*DOCUMENT EXTRACT*
---------------
Skip to content

Can You File a Lawsuit if Your Loved One Is Declared “Legally Dead”?

Can You File a Lawsuit if Your Loved One Is Declared “Legally Dead”? Most legal determinations of death are made by medical professionals who pronounce death when specific criteria are met. However, the lines between clinical diagnoses and legal classifications can sometimes be fuzzy. While a health care professional makes a clinical diagnosis for medical purposes, clinical diagnoses can also be used to aid in legal classifications. For example, a person is declared clinically dead when blood circulation and breathing completely stops. For someone to be declared legally dead, however, resuscitation must not be possible. This means is that if someone were to flatline and then be brought back to life through CPR, they would only be considered clinically dead when their heart had stopped beating. However, if CPR was unsuccessful and the person was declared dead by a doctor, they would be legally dead.

The legal and medical communities in the US now use the term “brain death” as a legal definition of death. This allows a person to be declared legally dead even if life support equipment maintains the body’s metabolic processes. However, most countries, including the US, use the whole-brain criteria when declaring someone legally dead. Under the whole-brain death criteria, all brain functions, including the brainstem, must cease.

Under GA Code § 31-10-16, “A person may be pronounced dead… if it is determined that the individual has sustained either (1) irreversible cessation of circulatory and respiratory function or (2) irreversible cessation of all functions of the entire brain, including the brain stem.” So one might think that, given Georgia’s own definition, a person who has suffered brain death should be considered legally dead. However, a hospital is not legally allowed to discontinue life-saving services without permission, even if they are the only thing keeping a patient alive. In other words, if your loved one is only alive because he or she is on a respirator, the hospital cannot remove him or her from the machine without your permission, or they could be sued for negligence (In re: Jane Doe, 262 Ga. 389, 418 SE2d 3 (1992). Instead, you would most likely have to file a personal injury claim instead.

What is brain death and how is it determined?

Brain death is the complete, permanent, and nonreversible loss of brain function and may include the cessation of the involuntary bodily functions necessary to sustain life. As codified under the Uniform Determination of Death Act and in all states, including Georgia and the District of Columbia, brain death means that there has been “irreversible cessation of all functions of the entire brain, including the brain stem.” This definition has been included in the medical and legal definition of death for nearly 40 years.

Brain death is not the same as a persistent vegetative state or coma, conditions in which the person remains alive, and some autonomic functions and brain and bodily activity persist. Brain death is also different from “lock-in syndrome.” Lock-in syndrome is a condition in which a patient is conscious but unable to move or communicate through speech because of complete paralysis of nearly all the body’s voluntary muscles, apart from eye movements and blinking. If doctors fail to order the necessary tests to determine whether a patient is aware of their condition and unable to communicate, they may be misdiagnosed as brain dead.
---------------
*EXERCISE INSTRUCTIONS*
Quote the passage of the article on legal death that begins with the words "What is brain" and ends with "nearly 40 years.". The rows below the article on legal death are not needed.

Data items
---------------
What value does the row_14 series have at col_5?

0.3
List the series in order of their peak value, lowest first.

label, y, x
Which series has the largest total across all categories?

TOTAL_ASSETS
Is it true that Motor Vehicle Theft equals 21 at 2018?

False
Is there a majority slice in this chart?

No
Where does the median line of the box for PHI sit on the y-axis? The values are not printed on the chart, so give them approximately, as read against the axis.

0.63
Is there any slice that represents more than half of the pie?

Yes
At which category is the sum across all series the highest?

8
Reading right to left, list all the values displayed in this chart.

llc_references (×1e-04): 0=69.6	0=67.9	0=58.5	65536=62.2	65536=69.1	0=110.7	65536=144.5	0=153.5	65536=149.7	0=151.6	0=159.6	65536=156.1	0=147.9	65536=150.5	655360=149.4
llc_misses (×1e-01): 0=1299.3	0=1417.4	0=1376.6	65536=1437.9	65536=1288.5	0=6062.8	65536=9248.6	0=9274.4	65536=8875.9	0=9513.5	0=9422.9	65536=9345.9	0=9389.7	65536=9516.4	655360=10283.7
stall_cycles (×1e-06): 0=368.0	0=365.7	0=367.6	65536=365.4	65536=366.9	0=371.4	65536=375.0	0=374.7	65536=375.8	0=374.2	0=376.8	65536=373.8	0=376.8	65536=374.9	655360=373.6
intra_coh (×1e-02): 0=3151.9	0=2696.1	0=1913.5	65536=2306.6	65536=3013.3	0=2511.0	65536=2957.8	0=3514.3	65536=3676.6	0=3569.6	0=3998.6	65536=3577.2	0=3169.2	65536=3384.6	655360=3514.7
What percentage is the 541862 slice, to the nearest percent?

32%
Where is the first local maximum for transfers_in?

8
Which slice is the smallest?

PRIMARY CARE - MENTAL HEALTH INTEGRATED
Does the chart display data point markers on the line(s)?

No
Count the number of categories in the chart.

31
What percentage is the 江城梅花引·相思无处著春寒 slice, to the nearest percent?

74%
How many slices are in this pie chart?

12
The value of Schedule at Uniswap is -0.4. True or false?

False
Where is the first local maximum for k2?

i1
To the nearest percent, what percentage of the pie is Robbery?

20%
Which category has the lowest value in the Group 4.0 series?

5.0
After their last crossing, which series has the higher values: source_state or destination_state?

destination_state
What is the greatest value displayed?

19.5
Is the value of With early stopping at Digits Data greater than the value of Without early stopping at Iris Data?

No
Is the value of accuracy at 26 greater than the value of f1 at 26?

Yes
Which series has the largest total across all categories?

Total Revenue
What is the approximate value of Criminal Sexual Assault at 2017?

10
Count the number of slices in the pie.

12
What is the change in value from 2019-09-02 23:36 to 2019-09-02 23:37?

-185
---------------
*FINISHED TASK*
What is brain death and how is it determined?

Brain death is the complete, permanent, and nonreversible loss of brain function and may include the cessation of the involuntary bodily functions necessary to sustain life. As codified under the Uniform Determination of Death Act and in all states, including Georgia and the District of Columbia, brain death means that there has been “irreversible cessation of all functions of the entire brain, including the brain stem.” This definition has been included in the medical and legal definition of death for nearly 40 years.